The paper also validates four representative strategies on 11 Raspberry Pi 4B clients connected to a cloud server over a real wide-area link. The profiler is disabled; measured RTT is approximately 21–24 ms, which places the adaptive scheduler in the int8 + ρ=3 regime.

ID Strategy Compression ρ AUPRC Total Payload Sync Traffic Runtime
P1 Baseline float32 1 0.6381 ± 0.0052 47.36 ± 10.26 MB 75.77 ± 16.42 MB 3280.1 ± 688.0 s
P2 Compression only float16 1 0.6434 ± 0.0053 23.93 ± 5.91 MB 76.57 ± 18.92 MB 3318.4 ± 814.3 s
P3 Sparse synchronisation float32 3 0.6479 ± 0.0008 22.83 ± 0.00 MB 35.06 ± 0.00 MB 3331.4 ± 25.7 s
P4 Joint adaptive dynamic dynamic 0.6482 ± 0.0014 6.07 ± 0.00 MB 35.06 ± 0.00 MB 3316.5 ± 10.3 s

Ablation Study Results

Results averaged across 3 random seeds (42, 52, 62).
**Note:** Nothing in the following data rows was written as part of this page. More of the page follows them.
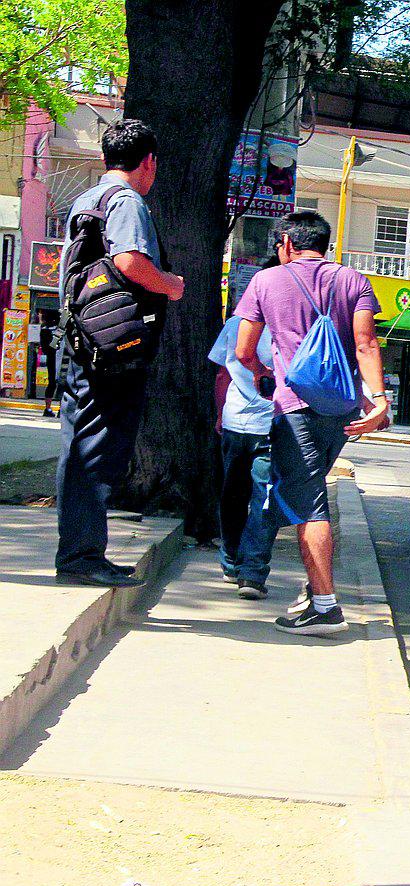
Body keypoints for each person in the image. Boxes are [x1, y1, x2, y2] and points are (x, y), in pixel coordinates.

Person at [233, 211, 388, 636]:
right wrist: (379, 399)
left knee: (310, 505)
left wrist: (264, 371)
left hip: (295, 406)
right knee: (312, 490)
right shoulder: (353, 280)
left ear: (286, 242)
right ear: (325, 243)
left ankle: (325, 607)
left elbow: (245, 350)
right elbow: (365, 342)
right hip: (341, 409)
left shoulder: (265, 282)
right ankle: (313, 587)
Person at [55, 119, 185, 588]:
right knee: (99, 449)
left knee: (80, 445)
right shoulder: (127, 201)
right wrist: (171, 285)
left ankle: (79, 550)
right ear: (148, 161)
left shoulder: (86, 199)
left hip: (84, 339)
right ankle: (82, 557)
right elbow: (130, 261)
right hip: (112, 348)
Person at [209, 311, 276, 600]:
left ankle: (231, 561)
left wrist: (220, 413)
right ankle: (252, 571)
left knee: (232, 493)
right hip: (273, 423)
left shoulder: (235, 324)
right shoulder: (291, 322)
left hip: (236, 419)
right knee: (265, 498)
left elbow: (223, 374)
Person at [38, 312, 60, 418]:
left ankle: (48, 408)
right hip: (59, 358)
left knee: (52, 383)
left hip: (51, 359)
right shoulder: (59, 331)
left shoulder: (44, 330)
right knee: (61, 383)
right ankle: (60, 408)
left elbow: (45, 348)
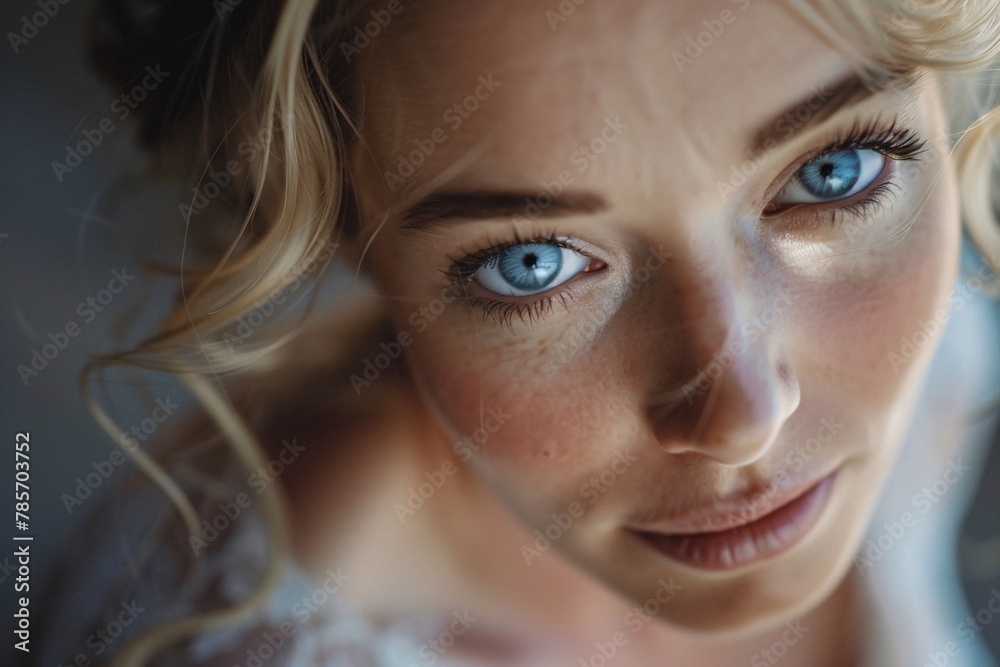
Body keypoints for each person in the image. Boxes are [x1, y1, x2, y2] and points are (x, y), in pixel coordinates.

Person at [39, 0, 1000, 665]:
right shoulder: (235, 638)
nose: (742, 414)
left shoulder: (940, 353)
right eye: (532, 262)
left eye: (835, 174)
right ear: (350, 236)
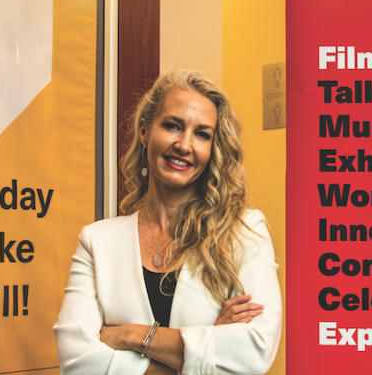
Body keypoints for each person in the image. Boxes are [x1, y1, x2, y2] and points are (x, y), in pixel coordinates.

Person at [54, 70, 282, 375]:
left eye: (202, 134)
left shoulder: (245, 231)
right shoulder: (97, 241)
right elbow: (76, 362)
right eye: (173, 126)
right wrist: (206, 349)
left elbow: (255, 352)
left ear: (214, 148)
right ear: (145, 131)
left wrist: (131, 336)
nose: (184, 145)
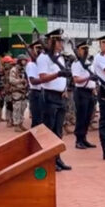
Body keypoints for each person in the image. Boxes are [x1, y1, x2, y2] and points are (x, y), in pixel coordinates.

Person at [37, 29, 72, 171]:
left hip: (60, 96)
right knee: (49, 130)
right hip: (49, 96)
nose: (61, 43)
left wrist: (64, 89)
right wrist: (57, 74)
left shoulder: (59, 57)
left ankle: (57, 158)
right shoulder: (43, 58)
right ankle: (48, 159)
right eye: (58, 40)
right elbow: (42, 78)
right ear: (51, 41)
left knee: (58, 131)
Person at [71, 40, 97, 150]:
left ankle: (84, 138)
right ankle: (78, 140)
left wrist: (94, 88)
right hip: (81, 92)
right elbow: (76, 80)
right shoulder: (76, 64)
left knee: (88, 117)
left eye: (87, 48)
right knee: (81, 117)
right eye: (83, 49)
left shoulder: (89, 63)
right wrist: (88, 78)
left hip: (90, 92)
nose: (85, 51)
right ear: (78, 50)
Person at [9, 54, 29, 132]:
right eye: (23, 60)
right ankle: (16, 125)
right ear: (20, 61)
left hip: (23, 92)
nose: (25, 62)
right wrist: (21, 81)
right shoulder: (14, 70)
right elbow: (11, 80)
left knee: (23, 108)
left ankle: (21, 123)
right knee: (17, 108)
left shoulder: (24, 70)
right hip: (17, 92)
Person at [26, 40, 44, 127]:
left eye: (41, 48)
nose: (40, 50)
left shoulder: (42, 63)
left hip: (43, 92)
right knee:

Values shown as mean ± std. Communication cost metrics (total_payload_mb, sync_sent_mb) are summed across seeds to reflect aggregate system cost.
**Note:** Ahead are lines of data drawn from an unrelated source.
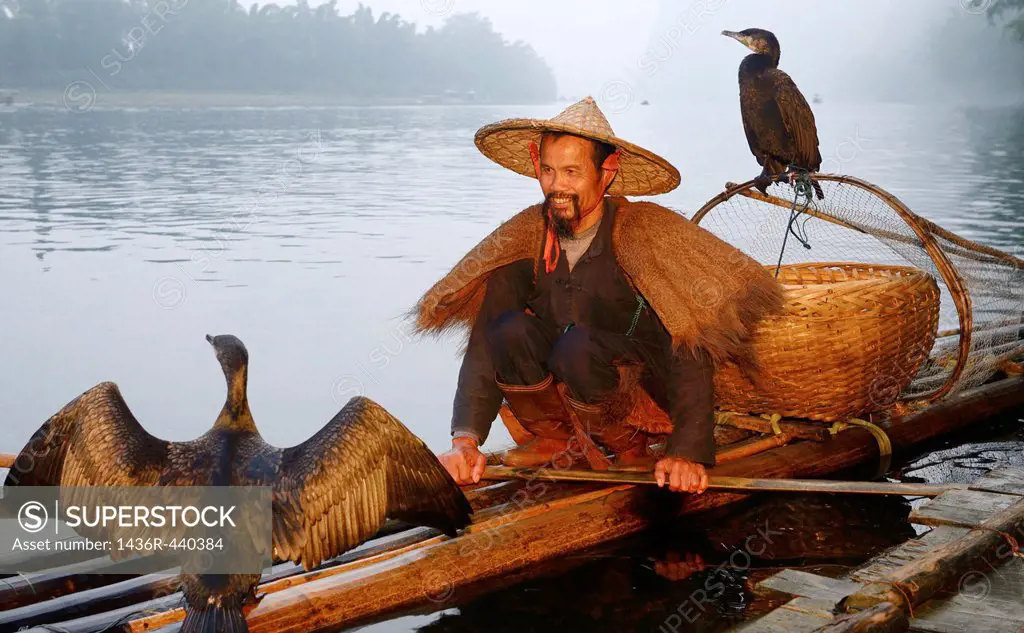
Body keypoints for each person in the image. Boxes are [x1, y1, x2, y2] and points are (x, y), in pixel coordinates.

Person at [411, 97, 783, 494]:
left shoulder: (643, 234)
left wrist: (688, 451)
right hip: (570, 384)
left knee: (578, 346)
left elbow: (689, 345)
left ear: (606, 172)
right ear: (537, 166)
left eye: (572, 172)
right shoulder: (526, 236)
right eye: (549, 171)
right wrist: (464, 442)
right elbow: (486, 343)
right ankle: (553, 436)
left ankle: (629, 443)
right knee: (508, 329)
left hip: (640, 392)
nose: (557, 186)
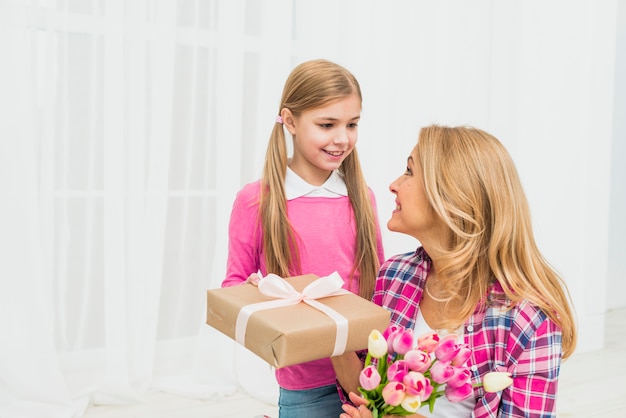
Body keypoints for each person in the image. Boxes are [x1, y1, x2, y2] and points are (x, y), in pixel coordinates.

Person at [335, 125, 577, 418]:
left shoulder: (529, 318)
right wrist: (331, 327)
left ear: (450, 197)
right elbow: (368, 393)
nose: (394, 184)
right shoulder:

Scenario AUPRC ROC-AUC F1 total_payload_mb (sum) sync_sent_mb (sum) throughput_sps runtime_s mem_peak_mb cpu_percent latency_ms
P1: float32, rho=1 (Baseline) 0.6542 ± 0.0062 0.7150 ± 0.0063 0.6287 ± 0.0428 2576.37 239.08 7.70 ± 1.63 16054.9 ± 3553.6 678.0 ± 52.2 19.2 ± 0.3% 27.09 ± 0.28
P2: float16, rho=1 0.6552 ± 0.0034 0.7165 ± 0.0030 0.5897 ± 0.0475 1360.11 252.43 7.29 ± 1.64 16968.6 ± 3500.9 688.1 ± 47.8 19.2 ± 0.5% 27.13 ± 1.12
P3: float32, rho=3 0.6612 ± 0.0004 0.7228 ± 0.0013 0.6289 ± 0.0490 1132.57 105.19 13.41 ± 0.22 8941.8 ± 149.2 535.7 ± 11.2 23.0 ± 0.2% 27.59 ± 0.38
P4: Adaptive 0.6608 ± 0.0029 0.7247 ± 0.0056 0.6404 ± 0.0191 823.73 100.01 13.30 ± 0.55 9019.8 ± 381.1 536.5 ± 6.7 22.9 ± 0.2% 26.72 ± 1.16

Output Structure

Each training session produces:

bestweights/<session>/<scenario>/
  ├── best_client_<i>_round_<r>_model_<ts>.pth   # best checkpoint per client
  └── periodic/
      ├── client_<i>_round_<r>.pth               # per-round paired checkpoints
      └── server_round_<r>.pth

results/<session>/
  ├── <scenario>/
  │   ├── training_log_client<i>_<ts>.csv         # step-level: loss, latency, payload
  │   ├── training_log_client<i>_meta.json        # best checkpoint path + config
  │   └── server_log_<session>.csv                # per-round aggregation
  ├── <scenario>_eval_report.csv/.json             # test metrics (source of truth)
  ├── graphics/                                   # paper figures (pdf + png)
  │   ├── fig2_compression_auprc.pdf/.png
  │   ├── fig3_efficiency_accuracy.pdf/.png
  │   ├── fig4_cross_platform.pdf/.png
  │   ├── fig5_rho_convergence.pdf/.png
  │   ├── figA_scheduler_timeline.pdf/.png
  │   └── figB_monthly_performance.pdf/.png
  └── matrix_summary.csv                          # one row per scenario, all key metrics

Paper

The IEEE conference paper is in paper/. To compile:

cd paper/
pdflatex csc8114.tex
bibtex csc8114
pdflatex csc8114.tex
pdflatex csc8114.tex

Run pdflatex three times to resolve all cross-references and citations.